立ちあがっても孝弘が離さないので、そのまま手を引かれて日差しにさらされて熱くなった砂のうえを跳ねるみたいに歩く。それがおかしくて、くすくす笑った。
水際まで来ると、足の指が波と砂にくすぐられた。波とともに足のうらの砂が引いていく感じに海だと肌が思い出す。
「シャツ濡れちゃうけど」
「いいよ。帰りのシャツは買ってあげるから」
それとも素肌にカーディガンで帰る?なんて意地悪な顔で訊く。素肌に直接ってエロいよな、とにやにやするのででこピンしたが、孝弘のにやにや笑いは止まらなかった。

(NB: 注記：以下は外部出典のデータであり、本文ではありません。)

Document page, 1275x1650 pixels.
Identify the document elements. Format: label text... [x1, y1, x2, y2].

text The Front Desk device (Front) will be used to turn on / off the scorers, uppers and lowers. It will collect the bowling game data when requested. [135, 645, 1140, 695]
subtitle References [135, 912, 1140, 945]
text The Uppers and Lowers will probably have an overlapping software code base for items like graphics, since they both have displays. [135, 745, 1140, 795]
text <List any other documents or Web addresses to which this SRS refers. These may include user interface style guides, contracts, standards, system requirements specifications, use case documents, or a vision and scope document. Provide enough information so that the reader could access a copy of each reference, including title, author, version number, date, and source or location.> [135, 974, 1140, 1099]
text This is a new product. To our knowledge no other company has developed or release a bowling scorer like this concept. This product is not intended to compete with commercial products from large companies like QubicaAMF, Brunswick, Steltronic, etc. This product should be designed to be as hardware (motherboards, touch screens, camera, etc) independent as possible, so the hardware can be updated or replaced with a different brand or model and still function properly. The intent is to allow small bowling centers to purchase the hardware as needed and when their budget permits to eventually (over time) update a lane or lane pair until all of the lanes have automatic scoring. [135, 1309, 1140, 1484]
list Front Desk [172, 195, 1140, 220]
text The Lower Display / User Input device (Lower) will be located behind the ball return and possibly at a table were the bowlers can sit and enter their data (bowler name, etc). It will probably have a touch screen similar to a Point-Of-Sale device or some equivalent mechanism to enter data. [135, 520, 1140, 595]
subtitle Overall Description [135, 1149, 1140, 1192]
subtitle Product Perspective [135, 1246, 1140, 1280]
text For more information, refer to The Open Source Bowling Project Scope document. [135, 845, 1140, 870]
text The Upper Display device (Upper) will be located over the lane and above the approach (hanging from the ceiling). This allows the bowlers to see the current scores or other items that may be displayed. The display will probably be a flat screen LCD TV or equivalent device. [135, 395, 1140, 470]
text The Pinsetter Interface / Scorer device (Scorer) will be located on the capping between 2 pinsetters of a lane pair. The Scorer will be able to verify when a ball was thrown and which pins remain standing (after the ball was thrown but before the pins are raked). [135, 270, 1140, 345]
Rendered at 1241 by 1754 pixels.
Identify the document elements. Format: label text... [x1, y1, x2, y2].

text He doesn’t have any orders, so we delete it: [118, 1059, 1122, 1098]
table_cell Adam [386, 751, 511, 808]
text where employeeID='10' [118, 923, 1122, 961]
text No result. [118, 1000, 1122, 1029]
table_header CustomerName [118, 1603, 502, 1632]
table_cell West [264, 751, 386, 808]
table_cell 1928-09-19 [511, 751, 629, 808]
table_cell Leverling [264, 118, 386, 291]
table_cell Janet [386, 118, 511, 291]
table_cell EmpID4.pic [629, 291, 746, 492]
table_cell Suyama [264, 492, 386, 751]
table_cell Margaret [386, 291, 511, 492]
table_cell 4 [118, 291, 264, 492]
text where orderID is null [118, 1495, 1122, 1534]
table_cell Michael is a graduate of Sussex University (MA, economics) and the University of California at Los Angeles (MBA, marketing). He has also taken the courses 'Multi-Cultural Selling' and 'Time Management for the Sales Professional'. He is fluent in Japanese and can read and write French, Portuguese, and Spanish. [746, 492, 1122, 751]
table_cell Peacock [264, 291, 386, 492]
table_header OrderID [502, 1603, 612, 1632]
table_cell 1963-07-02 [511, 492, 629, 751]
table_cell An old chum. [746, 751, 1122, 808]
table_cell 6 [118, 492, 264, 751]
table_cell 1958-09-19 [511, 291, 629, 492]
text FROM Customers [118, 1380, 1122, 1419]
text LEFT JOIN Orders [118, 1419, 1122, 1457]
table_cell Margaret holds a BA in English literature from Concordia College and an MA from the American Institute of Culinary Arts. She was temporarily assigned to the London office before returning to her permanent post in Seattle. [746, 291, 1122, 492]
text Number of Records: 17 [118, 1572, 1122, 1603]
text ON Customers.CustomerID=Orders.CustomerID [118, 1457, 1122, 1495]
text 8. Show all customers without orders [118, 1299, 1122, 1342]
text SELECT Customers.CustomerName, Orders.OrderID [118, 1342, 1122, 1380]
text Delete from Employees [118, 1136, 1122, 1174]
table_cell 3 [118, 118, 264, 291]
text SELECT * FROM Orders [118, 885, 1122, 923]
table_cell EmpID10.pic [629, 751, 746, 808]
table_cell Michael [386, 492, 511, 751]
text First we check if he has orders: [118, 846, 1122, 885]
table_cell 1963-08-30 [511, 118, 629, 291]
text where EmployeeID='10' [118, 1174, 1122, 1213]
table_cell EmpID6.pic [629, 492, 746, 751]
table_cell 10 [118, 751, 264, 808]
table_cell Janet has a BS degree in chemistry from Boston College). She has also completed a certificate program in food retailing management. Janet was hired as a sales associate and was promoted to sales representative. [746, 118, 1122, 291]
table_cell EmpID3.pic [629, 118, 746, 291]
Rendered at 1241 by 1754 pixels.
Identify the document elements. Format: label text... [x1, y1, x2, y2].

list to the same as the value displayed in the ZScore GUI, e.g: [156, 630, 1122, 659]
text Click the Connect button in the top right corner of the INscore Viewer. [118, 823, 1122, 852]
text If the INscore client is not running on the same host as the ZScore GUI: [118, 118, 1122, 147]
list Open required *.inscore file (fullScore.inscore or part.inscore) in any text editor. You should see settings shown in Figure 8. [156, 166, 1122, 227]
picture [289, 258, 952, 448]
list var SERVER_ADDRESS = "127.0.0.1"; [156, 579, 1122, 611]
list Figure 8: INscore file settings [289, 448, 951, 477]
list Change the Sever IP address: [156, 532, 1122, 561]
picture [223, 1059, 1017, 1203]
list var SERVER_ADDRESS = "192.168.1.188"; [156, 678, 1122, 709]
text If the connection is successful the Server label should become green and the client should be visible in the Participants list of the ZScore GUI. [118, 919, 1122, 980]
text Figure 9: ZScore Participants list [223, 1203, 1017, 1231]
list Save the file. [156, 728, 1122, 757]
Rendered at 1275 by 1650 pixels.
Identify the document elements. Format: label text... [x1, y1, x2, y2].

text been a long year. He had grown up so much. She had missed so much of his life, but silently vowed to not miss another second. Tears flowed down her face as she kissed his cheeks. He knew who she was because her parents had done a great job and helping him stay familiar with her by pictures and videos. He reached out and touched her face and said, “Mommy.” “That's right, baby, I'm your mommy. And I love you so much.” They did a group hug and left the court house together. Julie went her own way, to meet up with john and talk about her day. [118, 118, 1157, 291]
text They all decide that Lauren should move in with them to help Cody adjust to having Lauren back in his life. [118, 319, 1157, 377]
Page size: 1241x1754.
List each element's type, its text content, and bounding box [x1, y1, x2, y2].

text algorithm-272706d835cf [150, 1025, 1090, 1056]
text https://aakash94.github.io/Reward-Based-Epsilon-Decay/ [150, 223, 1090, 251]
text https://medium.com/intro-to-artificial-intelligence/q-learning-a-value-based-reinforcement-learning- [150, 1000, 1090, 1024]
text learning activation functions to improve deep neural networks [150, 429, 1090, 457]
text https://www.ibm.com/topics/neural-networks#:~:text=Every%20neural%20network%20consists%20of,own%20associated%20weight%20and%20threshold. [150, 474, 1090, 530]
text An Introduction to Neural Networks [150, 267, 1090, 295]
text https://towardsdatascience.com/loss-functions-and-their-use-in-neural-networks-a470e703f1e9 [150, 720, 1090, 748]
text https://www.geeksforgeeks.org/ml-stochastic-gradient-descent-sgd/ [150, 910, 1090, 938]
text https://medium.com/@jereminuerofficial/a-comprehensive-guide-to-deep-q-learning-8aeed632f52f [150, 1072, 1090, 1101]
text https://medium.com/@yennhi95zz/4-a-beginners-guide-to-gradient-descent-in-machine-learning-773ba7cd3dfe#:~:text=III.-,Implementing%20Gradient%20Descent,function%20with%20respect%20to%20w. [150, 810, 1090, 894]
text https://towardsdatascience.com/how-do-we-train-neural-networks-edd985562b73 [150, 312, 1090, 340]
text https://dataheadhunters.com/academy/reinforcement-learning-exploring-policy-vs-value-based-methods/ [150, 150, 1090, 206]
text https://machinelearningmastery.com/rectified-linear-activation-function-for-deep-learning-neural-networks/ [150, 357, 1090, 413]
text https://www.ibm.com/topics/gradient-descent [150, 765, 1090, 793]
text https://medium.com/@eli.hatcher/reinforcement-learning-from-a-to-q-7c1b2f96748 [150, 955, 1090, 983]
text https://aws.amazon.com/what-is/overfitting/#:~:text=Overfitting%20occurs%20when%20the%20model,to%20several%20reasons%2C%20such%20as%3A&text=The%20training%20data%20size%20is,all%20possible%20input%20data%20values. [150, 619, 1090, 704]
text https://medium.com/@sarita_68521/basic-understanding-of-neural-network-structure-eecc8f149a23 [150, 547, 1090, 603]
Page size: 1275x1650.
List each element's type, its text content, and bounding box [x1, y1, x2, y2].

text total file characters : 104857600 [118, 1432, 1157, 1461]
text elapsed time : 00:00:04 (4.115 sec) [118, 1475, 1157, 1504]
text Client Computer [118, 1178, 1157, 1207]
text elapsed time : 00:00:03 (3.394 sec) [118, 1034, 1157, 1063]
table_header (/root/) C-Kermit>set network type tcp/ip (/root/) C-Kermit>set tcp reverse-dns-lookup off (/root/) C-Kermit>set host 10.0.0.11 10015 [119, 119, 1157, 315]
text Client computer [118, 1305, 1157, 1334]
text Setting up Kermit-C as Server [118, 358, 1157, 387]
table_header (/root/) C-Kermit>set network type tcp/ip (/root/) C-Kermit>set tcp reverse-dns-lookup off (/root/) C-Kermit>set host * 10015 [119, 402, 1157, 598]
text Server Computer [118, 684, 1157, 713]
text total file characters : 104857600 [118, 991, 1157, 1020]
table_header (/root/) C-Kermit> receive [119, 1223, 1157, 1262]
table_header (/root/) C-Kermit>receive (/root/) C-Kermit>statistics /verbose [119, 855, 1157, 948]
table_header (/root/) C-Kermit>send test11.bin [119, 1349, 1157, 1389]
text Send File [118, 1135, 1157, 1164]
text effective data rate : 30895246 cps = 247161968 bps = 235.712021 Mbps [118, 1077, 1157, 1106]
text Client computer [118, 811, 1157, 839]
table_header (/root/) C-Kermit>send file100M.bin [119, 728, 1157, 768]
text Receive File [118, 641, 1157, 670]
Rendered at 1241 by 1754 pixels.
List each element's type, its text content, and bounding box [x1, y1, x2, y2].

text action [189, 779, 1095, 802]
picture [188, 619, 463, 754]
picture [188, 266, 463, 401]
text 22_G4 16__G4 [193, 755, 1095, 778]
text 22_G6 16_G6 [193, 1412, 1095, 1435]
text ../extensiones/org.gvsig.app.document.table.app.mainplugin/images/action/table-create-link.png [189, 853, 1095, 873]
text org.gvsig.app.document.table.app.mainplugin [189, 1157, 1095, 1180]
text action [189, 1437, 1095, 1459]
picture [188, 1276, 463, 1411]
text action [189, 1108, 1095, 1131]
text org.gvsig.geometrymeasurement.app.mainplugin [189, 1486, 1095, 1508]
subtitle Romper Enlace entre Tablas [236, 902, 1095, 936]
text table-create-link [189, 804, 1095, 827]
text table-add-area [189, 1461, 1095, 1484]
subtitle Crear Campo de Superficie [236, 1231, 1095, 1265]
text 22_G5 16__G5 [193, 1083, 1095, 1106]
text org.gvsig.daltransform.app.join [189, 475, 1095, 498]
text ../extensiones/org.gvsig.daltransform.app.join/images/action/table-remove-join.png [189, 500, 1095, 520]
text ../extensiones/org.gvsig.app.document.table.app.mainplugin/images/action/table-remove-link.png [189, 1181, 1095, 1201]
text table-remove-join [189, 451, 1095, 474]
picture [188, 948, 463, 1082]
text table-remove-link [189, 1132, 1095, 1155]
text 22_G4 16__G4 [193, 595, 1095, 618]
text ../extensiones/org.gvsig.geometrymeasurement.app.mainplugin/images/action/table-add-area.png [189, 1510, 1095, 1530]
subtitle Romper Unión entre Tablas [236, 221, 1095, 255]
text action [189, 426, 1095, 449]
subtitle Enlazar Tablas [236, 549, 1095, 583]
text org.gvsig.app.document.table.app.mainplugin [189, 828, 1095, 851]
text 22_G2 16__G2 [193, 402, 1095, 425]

波打ち際は浮き輪をつけた子供連れが多かったが、わりと波があるので、ある程度沖へ進むと人はかなり少なくなる。
胸あたりに水深が来たところで、孝弘の手が腰に巻きついてきた。
明らかに意図を持った動きで抱き寄せられて祐樹がうろたえた。
「ちょっと、孝弘」
「あんなに挑発されたら、おとなしくしてられないだろ」
「こんなとこで、ダメだから」
「誰も見てないよ。見てたってふざけて遊んでるとしか思わない」
孝弘が器用なのは舌だけではない。長い指がシャツをくぐって素肌に触れてくる。大きな手が腰から背中、腹にまわってするっと胸まで撫で上げて、水のなかでぞくりと体が震えた。